Tagliollini with mint and lemon

What a brilliant recipe! We had dinner, yesterday, in a restaurant close to the main square in Nizza Monferratto, inside what were once the gardens of an old Renaissance Palace, the Palazzo Crova.

Those of us who had gone to Sarah and Ed’s wedding were having dinner to say goodbye and we were presented with a dish that, for me, at least, was a real surprise, both because of how simple it is to prepare and how complex it tasted.

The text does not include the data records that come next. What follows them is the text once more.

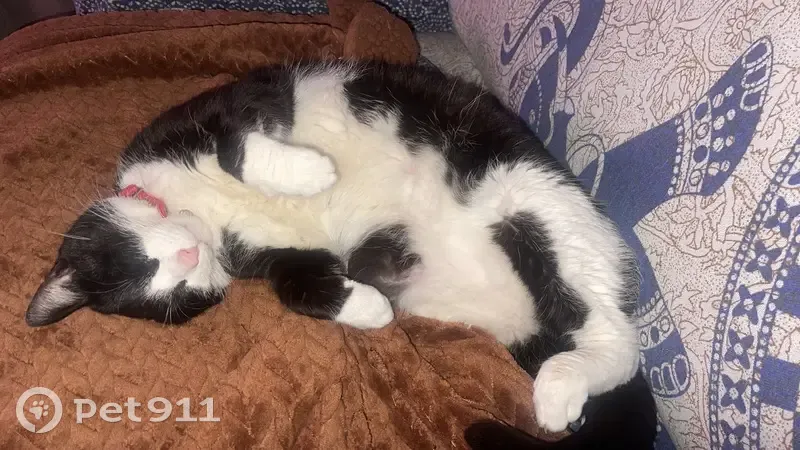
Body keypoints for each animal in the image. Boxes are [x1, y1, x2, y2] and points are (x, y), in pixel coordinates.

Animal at [26, 60, 656, 448]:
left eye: (141, 266)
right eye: (176, 295)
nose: (185, 258)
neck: (201, 213)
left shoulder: (215, 111)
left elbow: (238, 148)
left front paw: (308, 172)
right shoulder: (272, 254)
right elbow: (295, 283)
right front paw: (369, 310)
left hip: (532, 205)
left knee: (617, 337)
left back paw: (557, 391)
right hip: (456, 296)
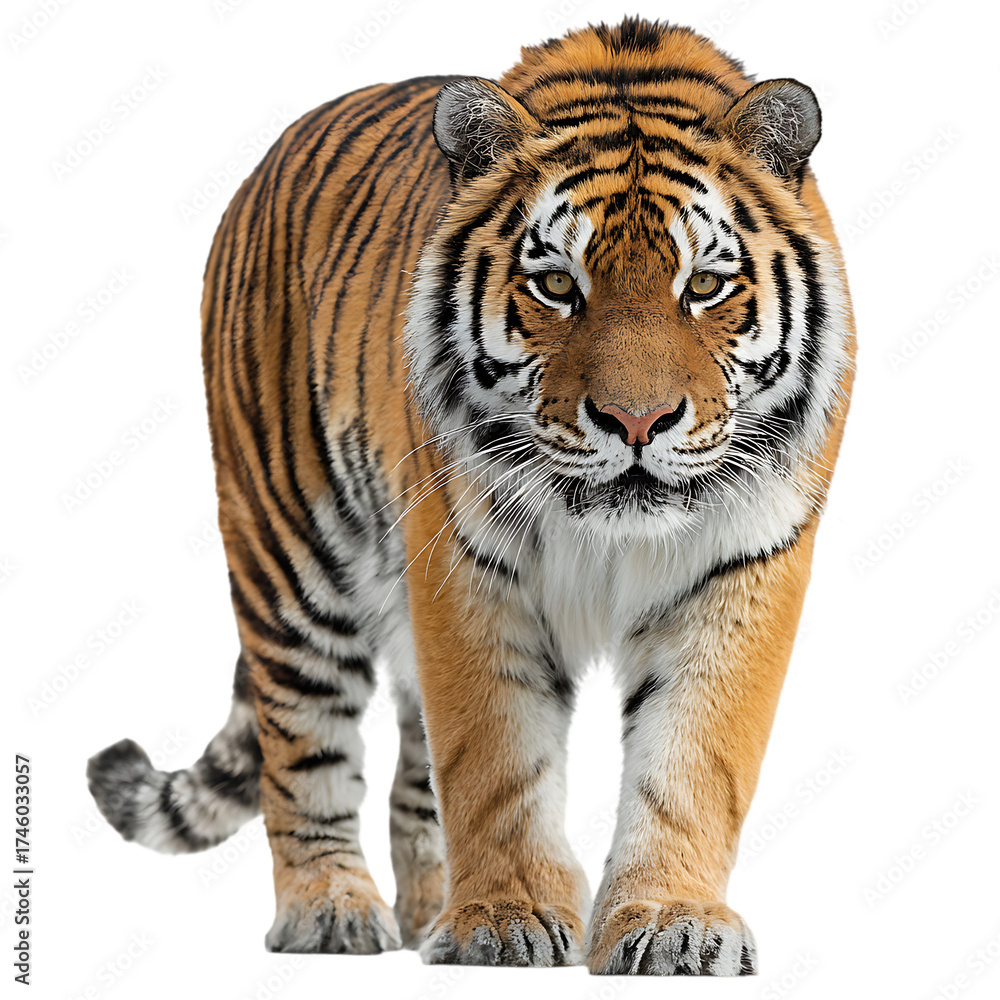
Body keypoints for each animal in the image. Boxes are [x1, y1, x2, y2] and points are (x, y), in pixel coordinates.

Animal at [87, 15, 855, 975]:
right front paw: (505, 919)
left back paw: (424, 913)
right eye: (557, 286)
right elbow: (494, 758)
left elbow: (692, 763)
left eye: (705, 286)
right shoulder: (462, 563)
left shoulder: (744, 565)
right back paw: (330, 911)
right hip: (288, 555)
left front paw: (672, 922)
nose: (636, 422)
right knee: (303, 743)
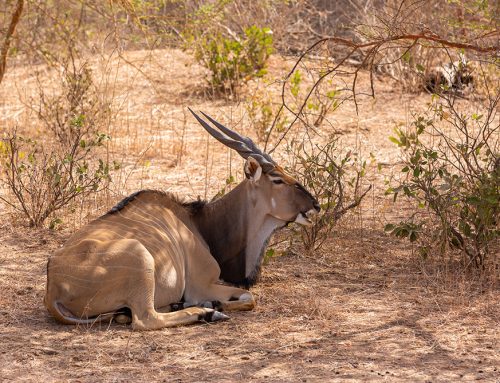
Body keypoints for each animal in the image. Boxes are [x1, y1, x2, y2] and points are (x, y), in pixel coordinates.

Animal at [46, 109, 320, 332]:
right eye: (277, 179)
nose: (315, 204)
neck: (198, 222)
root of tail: (53, 289)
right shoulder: (202, 285)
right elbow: (249, 299)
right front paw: (213, 305)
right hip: (140, 256)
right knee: (145, 319)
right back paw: (207, 313)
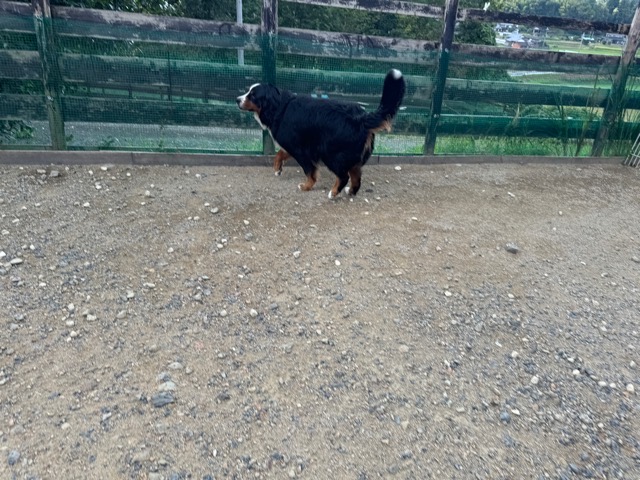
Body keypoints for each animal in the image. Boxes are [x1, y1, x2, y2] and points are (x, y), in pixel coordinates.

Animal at [236, 69, 406, 198]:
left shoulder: (302, 151)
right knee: (356, 178)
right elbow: (279, 154)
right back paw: (350, 191)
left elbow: (310, 171)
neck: (279, 107)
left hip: (331, 153)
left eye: (252, 95)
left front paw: (306, 186)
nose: (237, 99)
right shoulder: (293, 144)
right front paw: (278, 169)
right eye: (248, 92)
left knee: (344, 176)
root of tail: (361, 117)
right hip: (351, 158)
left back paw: (333, 193)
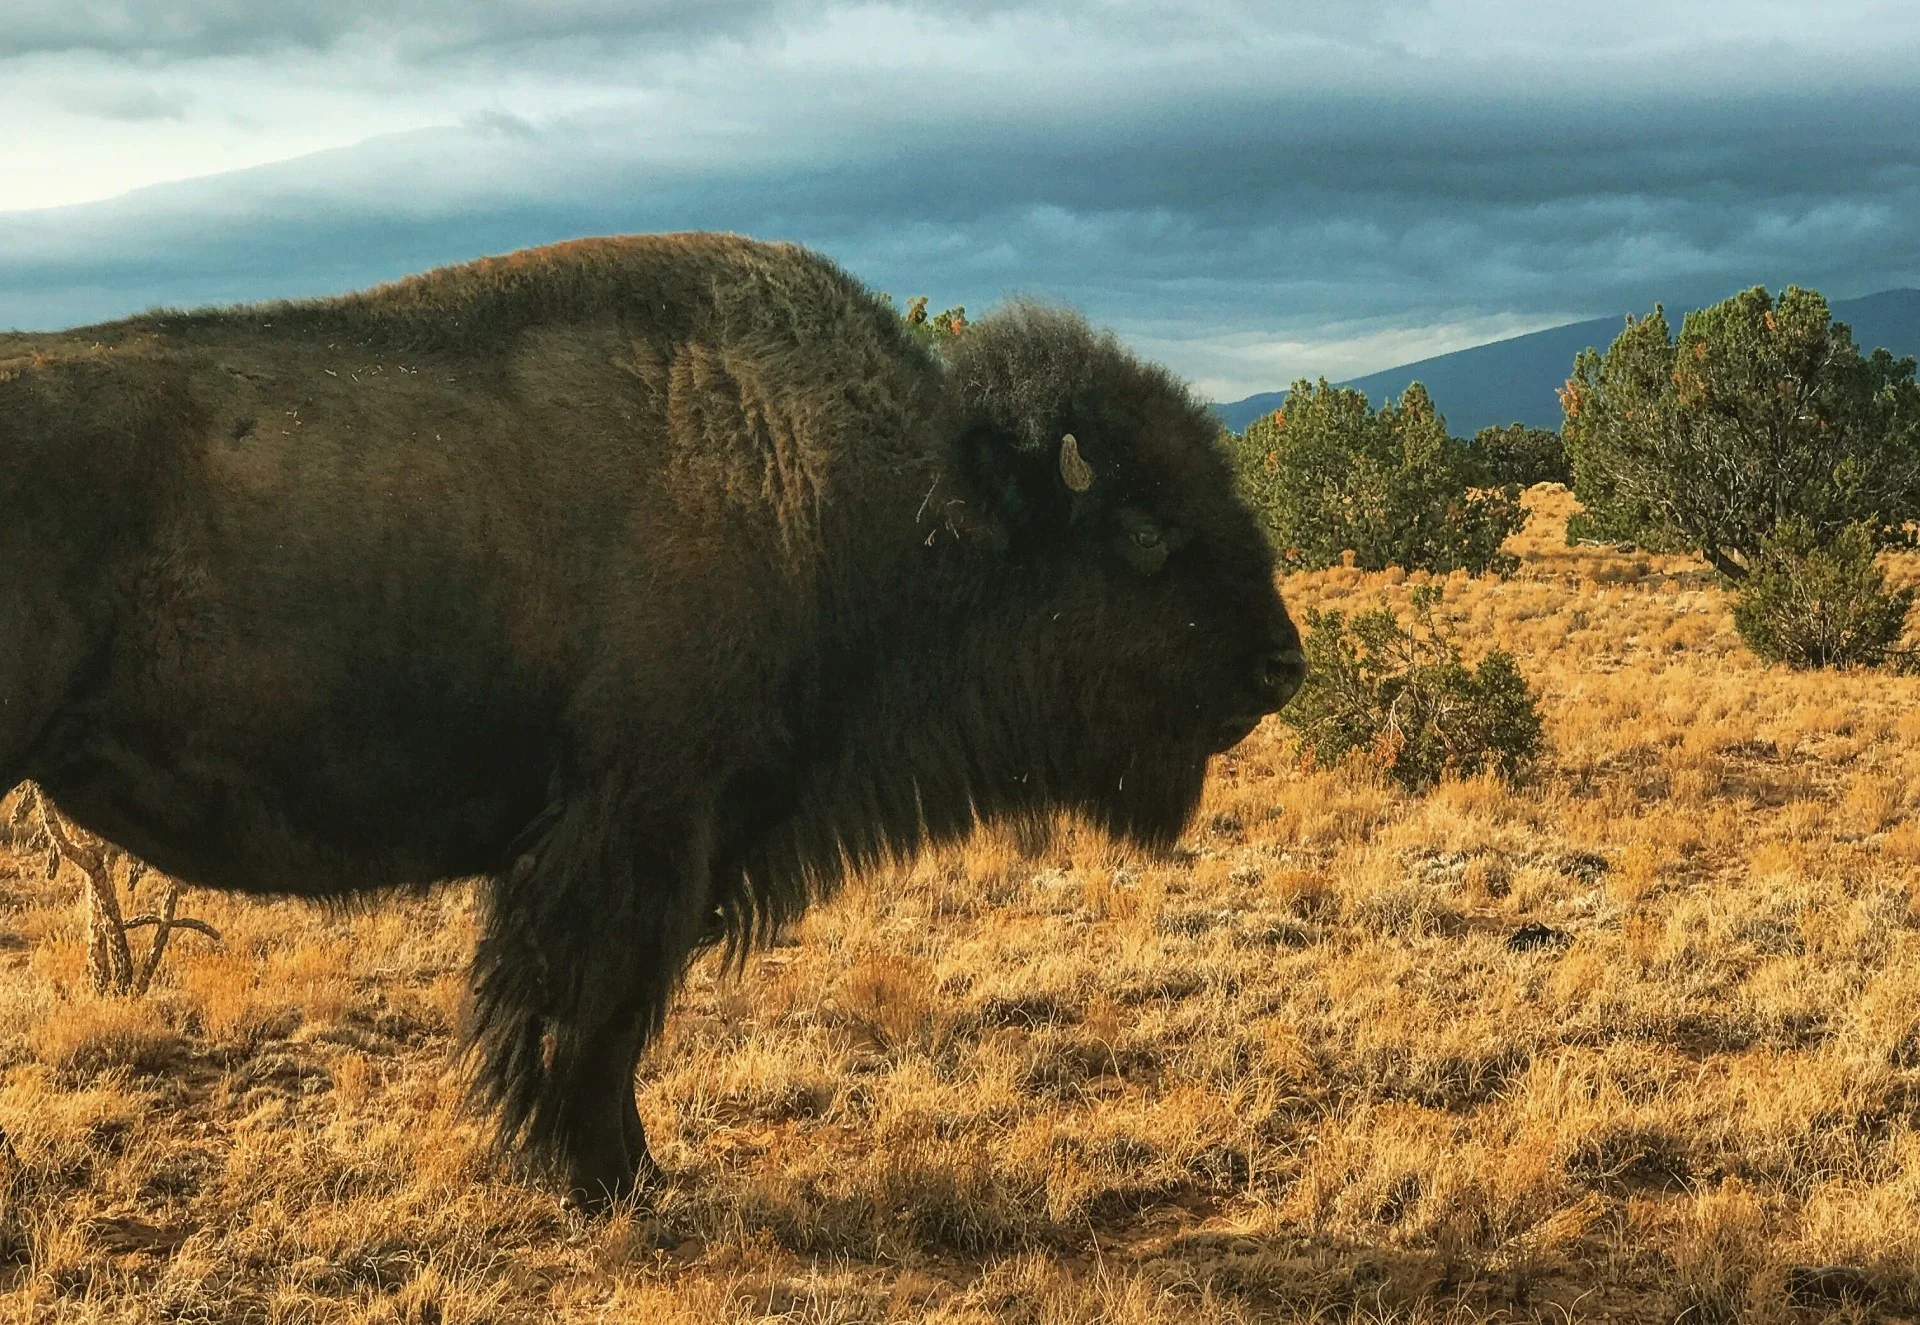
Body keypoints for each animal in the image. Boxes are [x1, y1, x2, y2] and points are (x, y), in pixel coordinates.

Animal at [0, 234, 1304, 1206]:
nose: (1280, 664)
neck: (886, 494)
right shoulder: (641, 831)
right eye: (1145, 531)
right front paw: (611, 1176)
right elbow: (597, 1012)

It was a real taste sensation!

We were given a choice of eggplant pastry or vitello tonnato for the appetizers. Both using local ingredients. And both of which were wonderful. Because I’m still on the Dukan Diet, although it was really tough to stay on it all weekend in Italy, I chose the vitello. But the surprise came with the entrées: we could choose between tagliollini with a meat ragout, meat pie, which I was what I plumped for, staying as close to my diet as possible, or… Tagliollini with mint and lemon.

The head waiter recommended the latter, telling us it was the house specialty and would be perfect for dinner that day, given the still warm temperature that evening. If I’m honest, I didn’t really pay much attention to his advice. Let’s just say that almost all of us on the table went for what we knew. Except for Ed’s sister, who decided to experiment a little, as she later confessed. And it was a great thing that she did…

When it arrived to the table, as soon as she tried the first mouthful, she smiled and told us she wasn’t going to be sharing. Well, that whet our appetites just enough to get over our skepticism, even though we still figured she was kidding… So we all had a bite of her pasta.

I can’t even begin to describe how good it was. Truly. I believe I’ll remember the taste for a very long time. In fact, I don’t think I’d had a similar sensation since I had been in Los Angeles a few weeks before and eaten at José Andrés’ restaurant, The Bazaar, when I tried the deconstructed olives which burst in the mouth like a bubble and flooded the taste buds with the essence of olives. That night, especially as José Andrés was sitting at the table with us, I was expecting something special. But, that second night, there in in Nizza Monferratto, in the middle of Piamonte, I was certainly not ready for such a sensation. And that, without a doubt, makes it even more special.

The recipe is simple, really, really simple, which makes it even better. But I don’t think it’s a good idea to share it. Because, if I do, how on earth am I going to be able to surprise my friends when I next have them over for dinner? And, bearing in mind I hope to soon have a few days vacation, it might be just the time to get busy in the kitchen!

As a famous Spanish bullfighter would say, you need two words to describe how good it is: Im… Pressive!

In the photo, you can see Maria Doolan standing at the entrance to the restaurant’s gardens.